##### Text provided
Vienna Marathon: the View from Behind

For 21 km, all legs, arms and arobic fatigue; we ran it our way

Marathon runners making their way over the Reichsbrücke; just meters after the start each on a personal crusade | Photo: Daria Klimova

Looking straight ahead, the bridge that had only moments ago been gray pavement, was now a sea of brightly clothed bodies, bobbing up and down in one teeming mass of humanity. People around us inched ahead, first with a slow walk, and then moving into a slow canter. But just as soon as we started, we stopped suddenly – like a line of cars in stubborn traffic – bumping into those ahead of us. Start, walk, run, stop. Slowly, the mass of people lurched forward. Until one final time, when there was no stop, but only hundreds of little irregular beeping noises, growing louder as we approached the line.

It was the start of the 28th annual Vienna City Marathon, and my wife Corina and I were going to do half of it – from the back of the pack.

Why the back?  Fewer people to pass us; there’s less jostling, less hassling, and the runners don’t take themselves so seriously. My time? Funny you should ask. People kept pressing me to say what my goal was. Truth is, I did not have one. With my wife, relatively new to long-distance running, we just wanted to run the 21 Km race from start to finish without stopping.

Being at the back also has its advantages. When we were hitting 9km near the Schwedenbrücke, the leading runners were just crossing their 26th km coming – or rather sprinting – in the other direction. At first I felt embarrassed. I had crossed the start only 13 minutes after they did, but they were on KM 26 and I was on KM 9. But I slowed a little and clapped as they swept past me.

The main disadvantage of running at the back is that, as the runners thin out, some spectators and cars take the opportunity to cut in front of you to cross the street. Most are careful, but some don’t quite move out of your way in time – the last irritation you need while running 21 km.

My wife and I have worked out a sort of mutual co-existence on the course. Corina runs at the most consistent pace (I often call her “tartaruga” or turtle in Italian), which prevents me from getting too pumped up by the crowd and starting too fast, preserving my stamina to make the distance. I, on the other hand, usually go surging off in front, pushing her to keep up.

The crowd was great this year, as always, and surely responsible for at least 5 of my 21 km. I really like watching the fans, an estimated 400,000 of them along the course this year, particularly the ones who shout for you when nobody else is around. “Hup Hup Hup,” they yell, and clap their hands, seeing you need a little boost.

In the Half Marathon, every runner has a story. One friend had just lived through the Japanese earthquake in a Tokyo business boardroom, and came back to Vienna to run the marathon – this time with a different perspective about life, and many stories of the human spirit he found in Japan.
##########
##### Given information
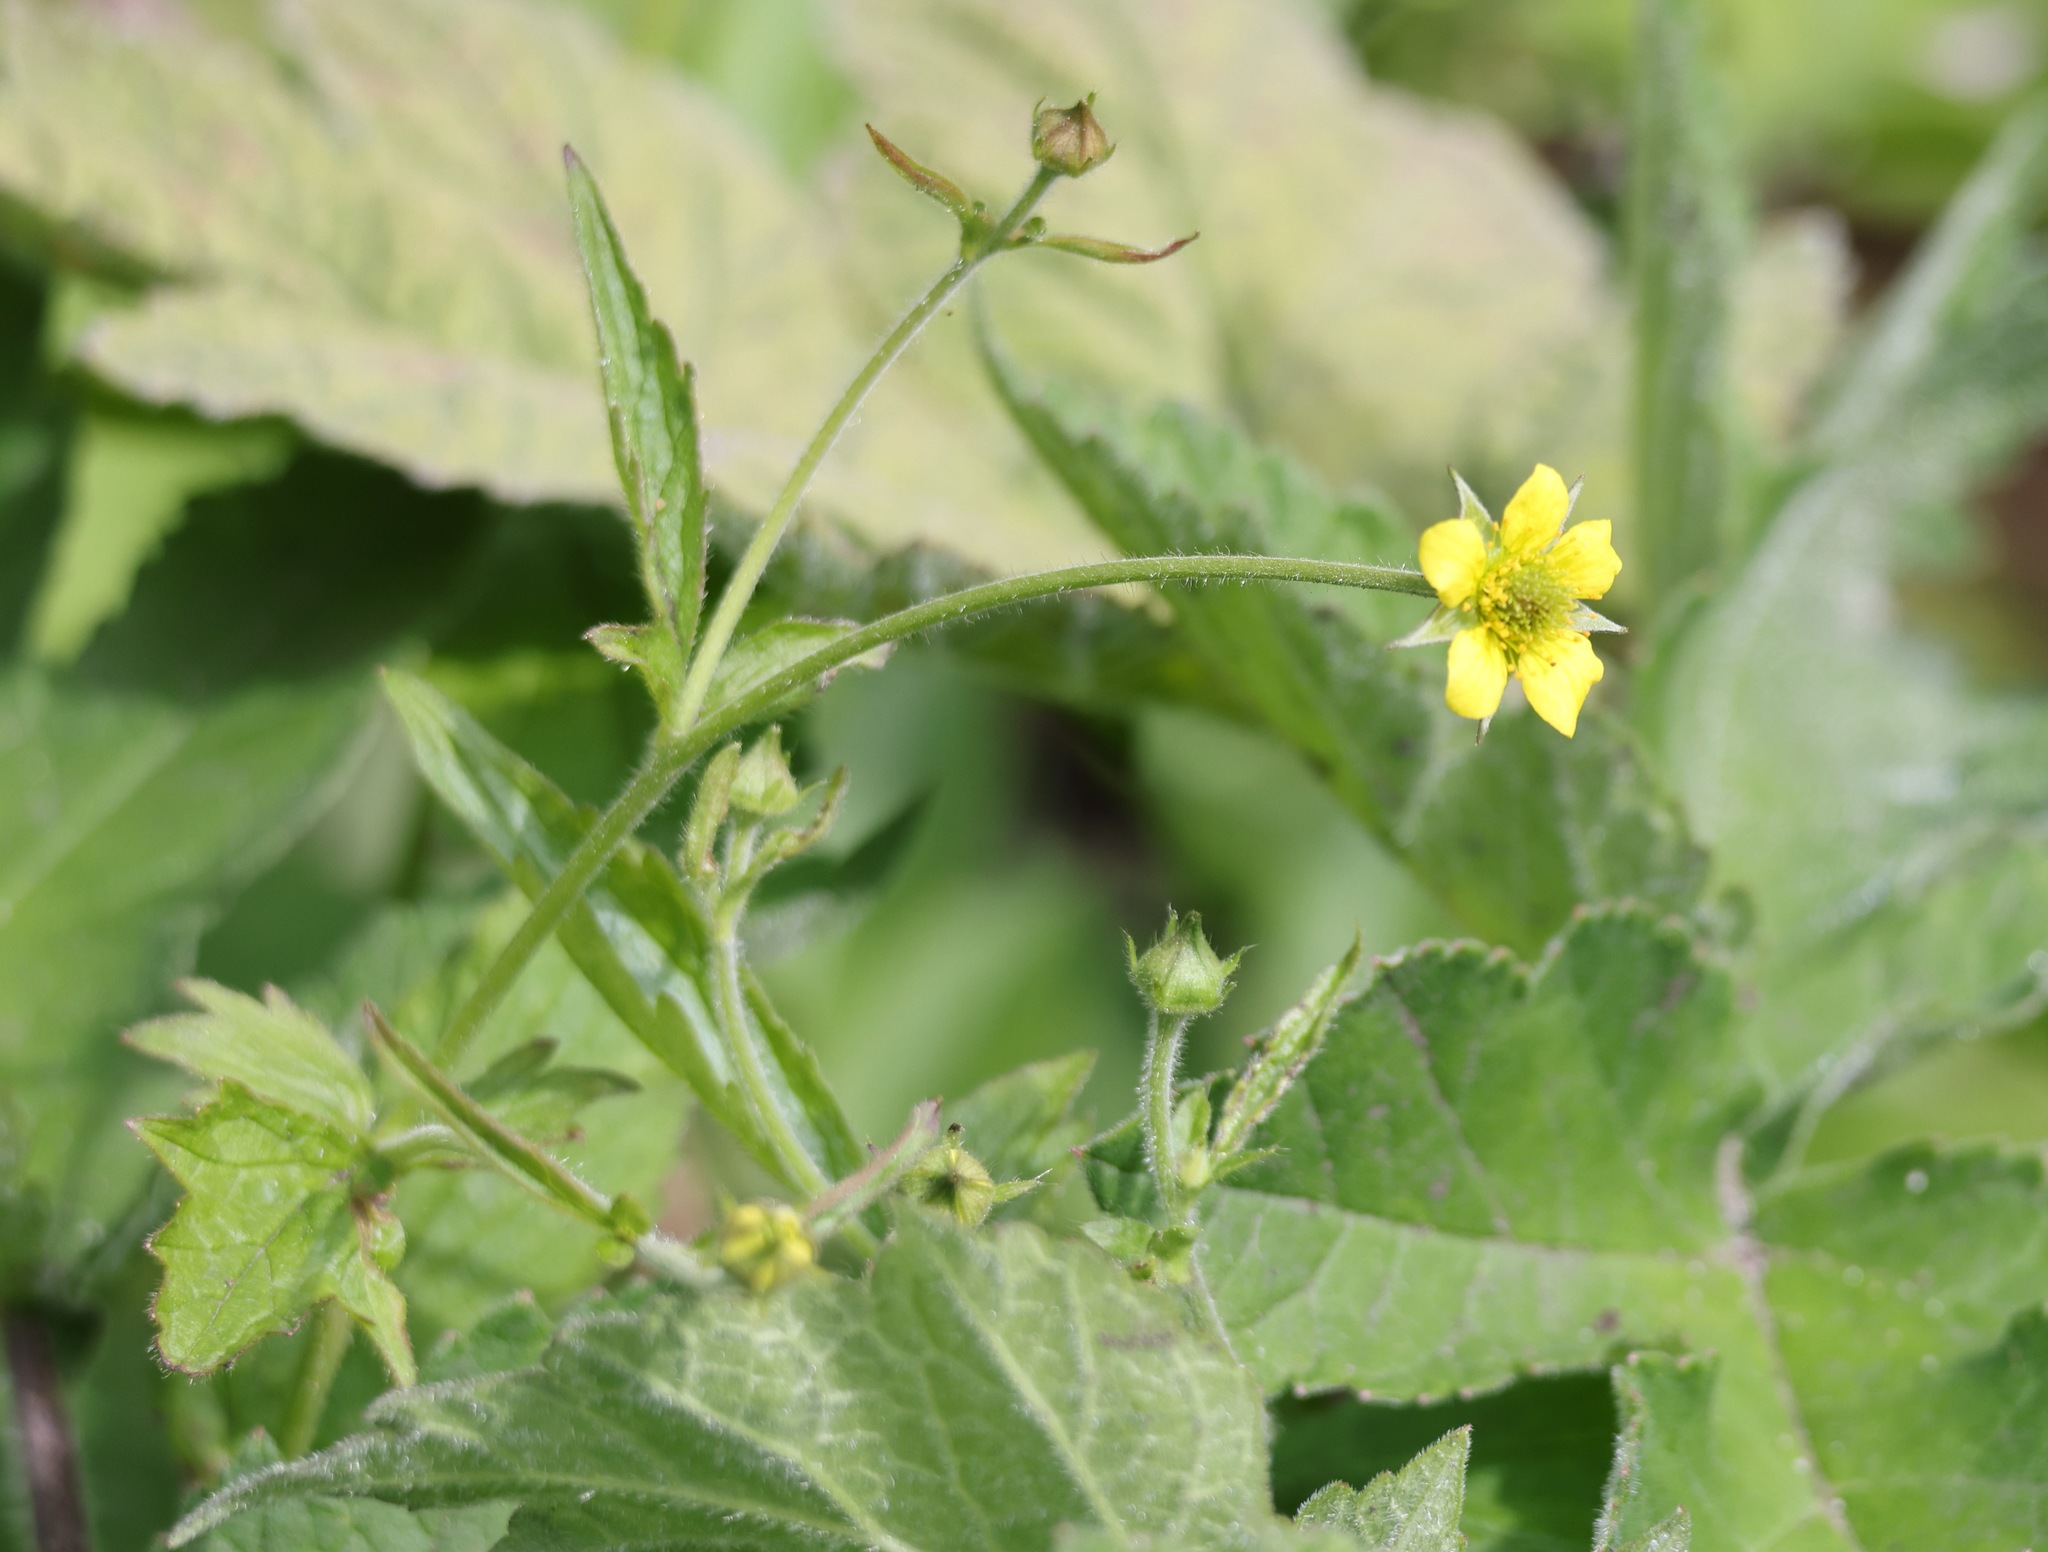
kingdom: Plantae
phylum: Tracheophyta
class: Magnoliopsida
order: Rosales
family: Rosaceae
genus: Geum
##########
##### Given information
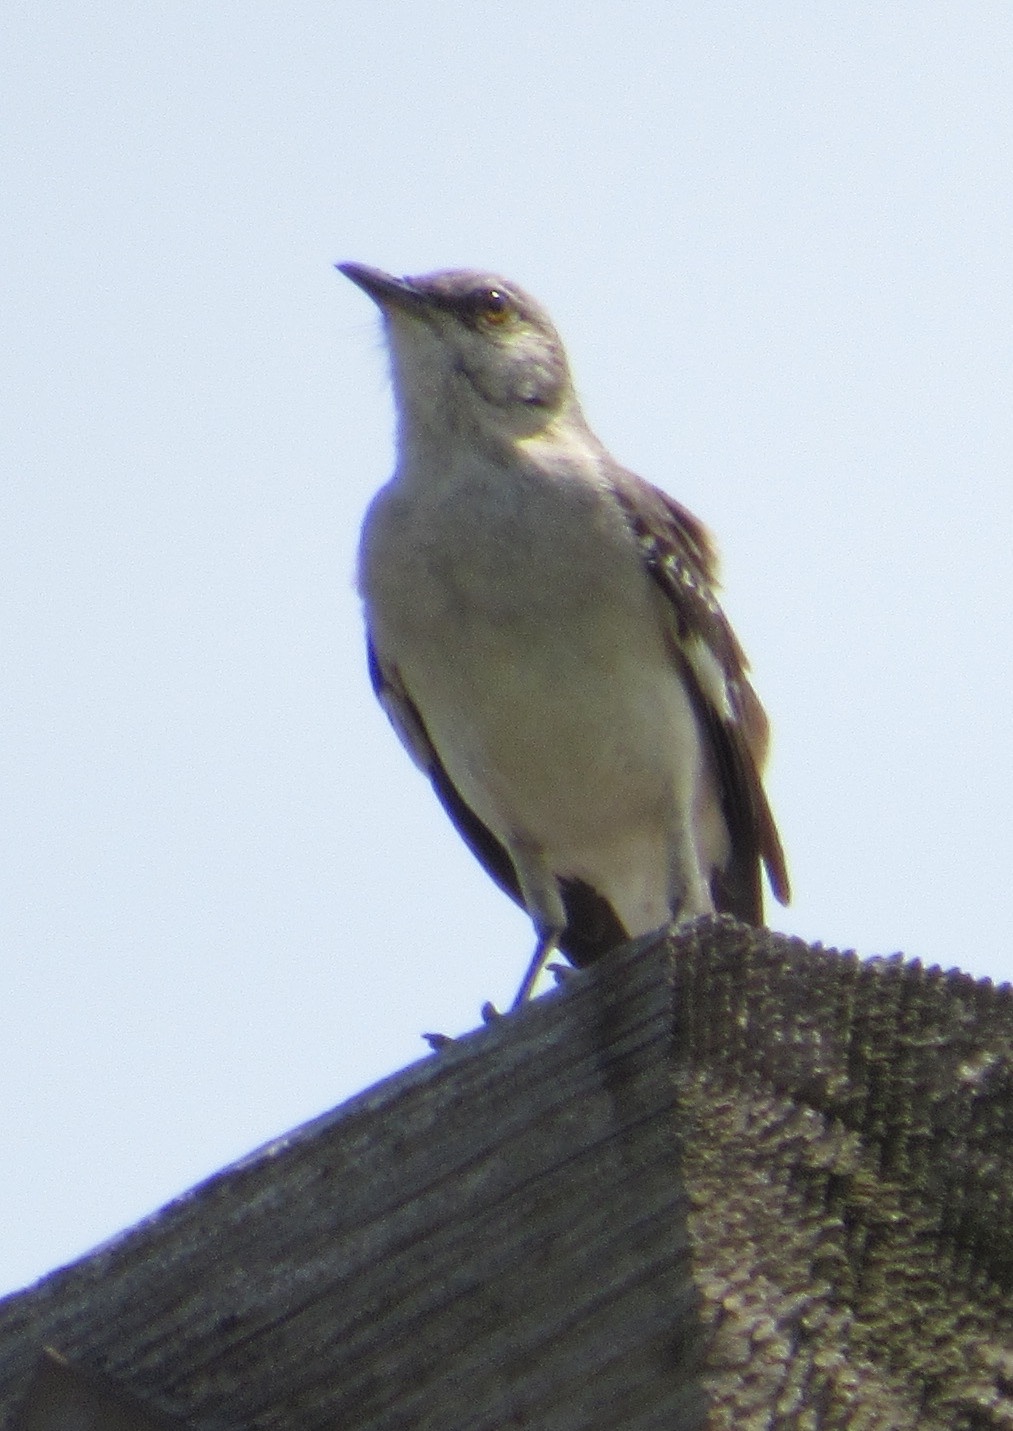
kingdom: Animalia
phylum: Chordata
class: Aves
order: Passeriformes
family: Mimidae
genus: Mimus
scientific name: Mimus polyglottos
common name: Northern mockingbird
##########
##### Given information
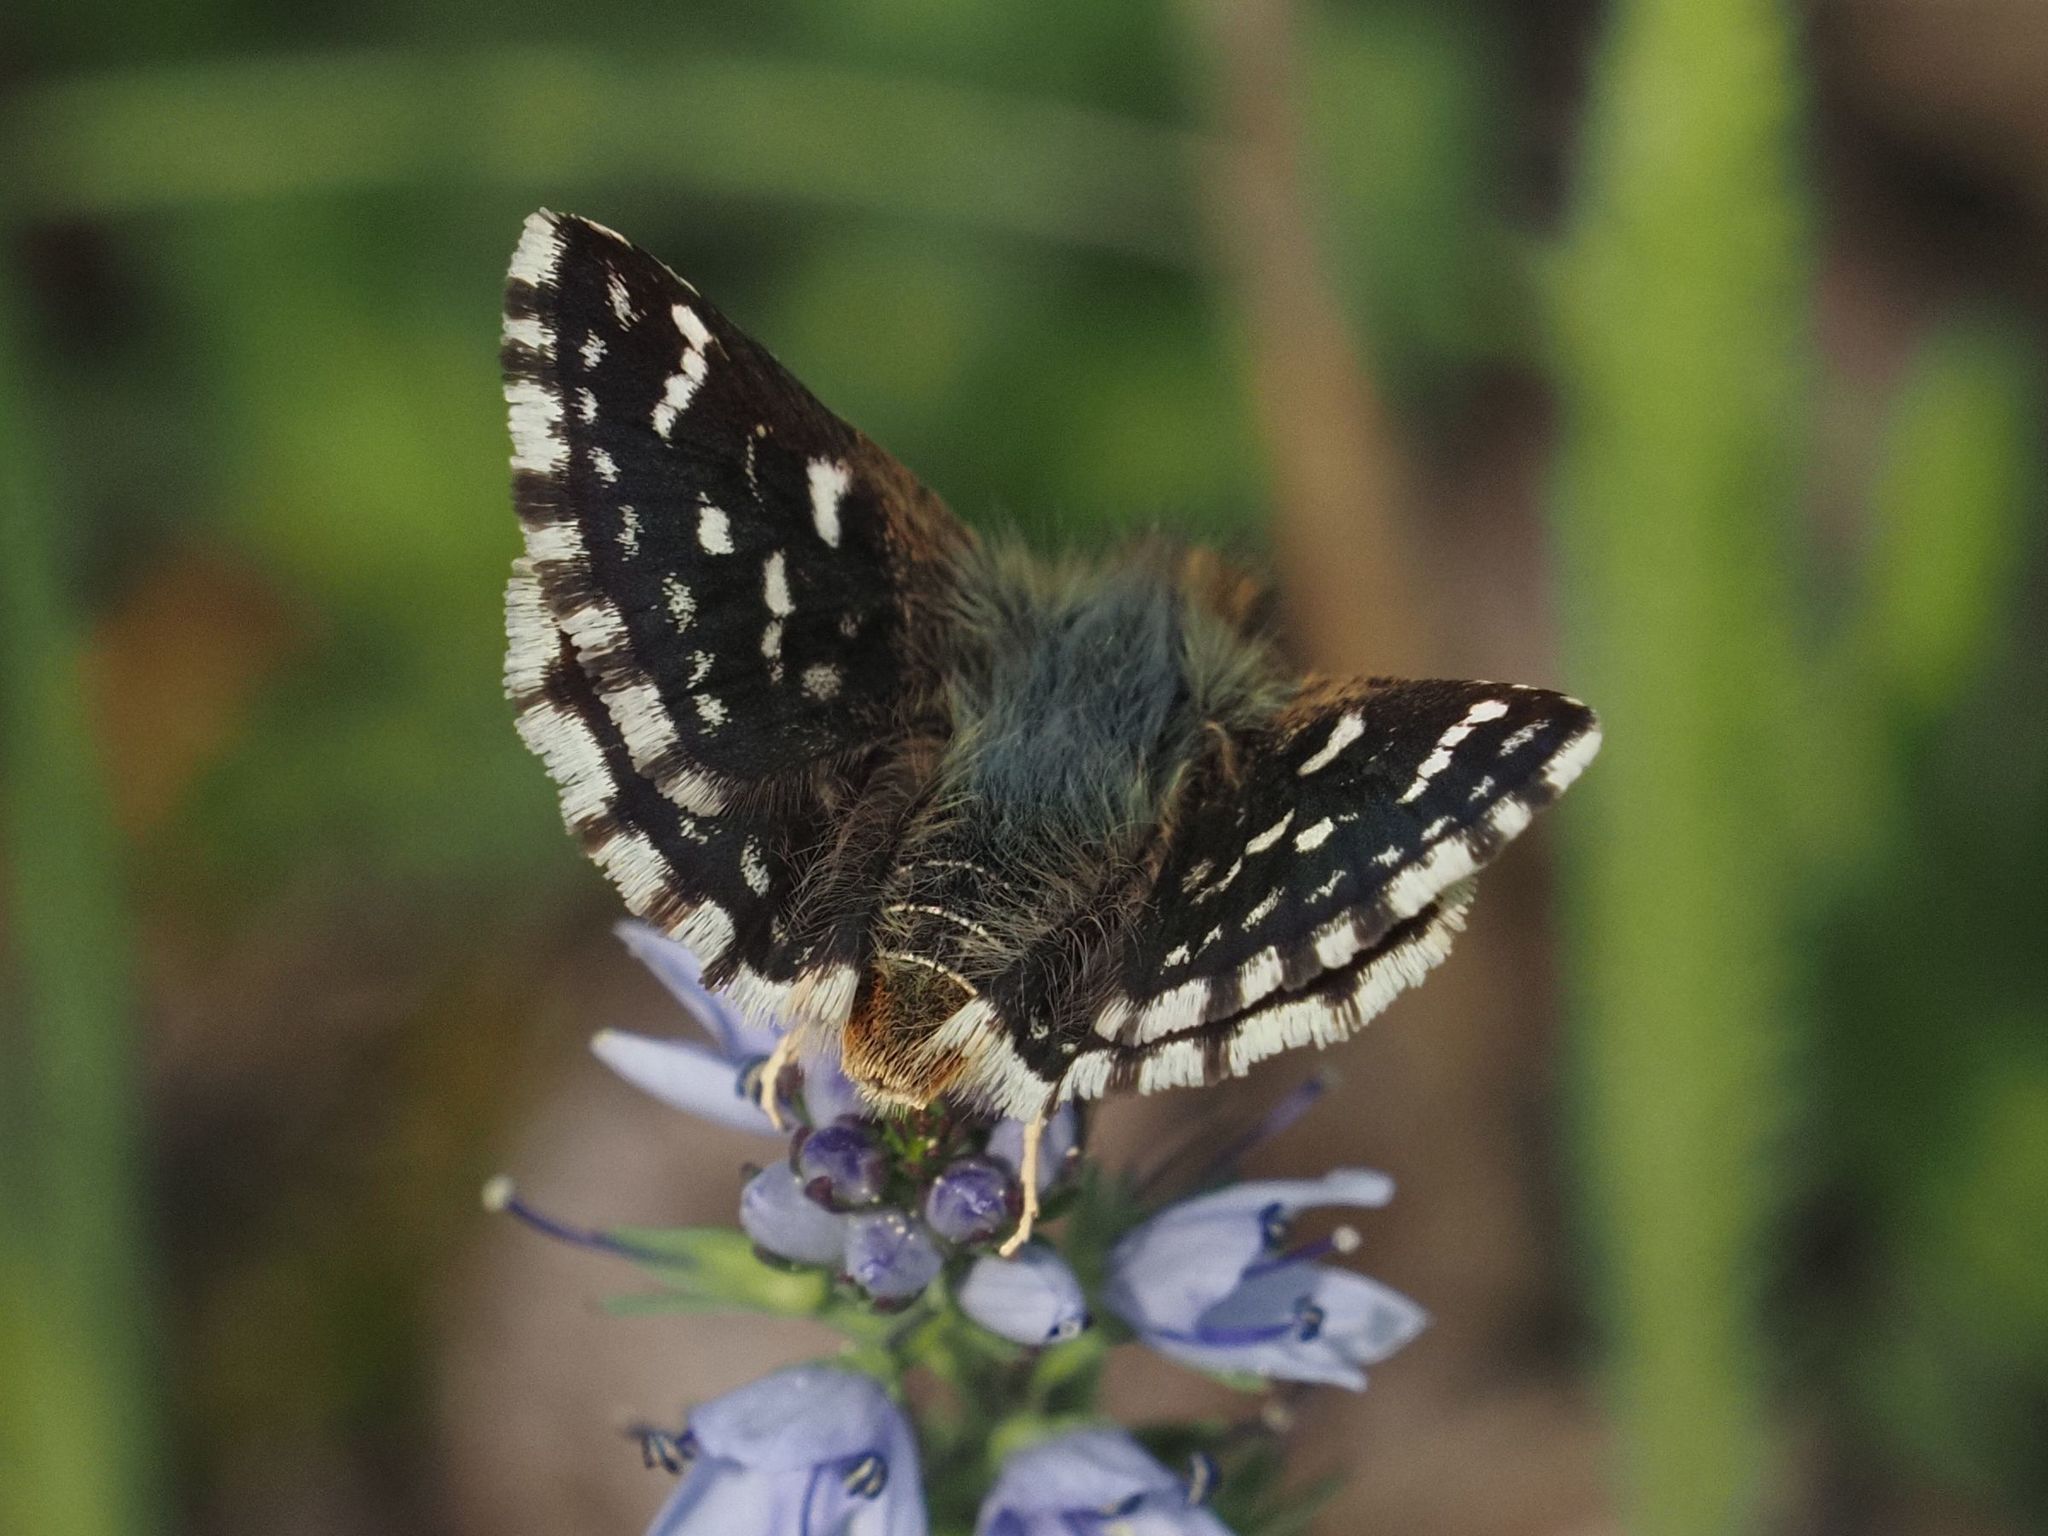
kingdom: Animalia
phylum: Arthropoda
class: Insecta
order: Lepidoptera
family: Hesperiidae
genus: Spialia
##########
▶ Exercise requirements
[a] Please answer these questions from the marathon article:
(i) Which annual edition of the Vienna City Marathon does it describe?
(ii) About how many fans lined the course that year?
(iii) What nickname does the writer give Corina, and in what language?
[b] Summarize the marathon article in two sentences.
The records have nothing to do with the work asked here.

▶ Outputs in order
[a]
(i) The 28th.
(ii) An estimated 400,000.
(iii) "Tartaruga," Italian for turtle.

[b] At the 28th Vienna City Marathon, the writer and wife Corina ran the half marathon from the back of the pack, aiming only to finish the 21 km without stopping. Running at the back meant less jostling and a chance to clap for the leaders as they passed, though some spectators and cars cut across the course, while a crowd estimated at 400,000 cheered the runners on.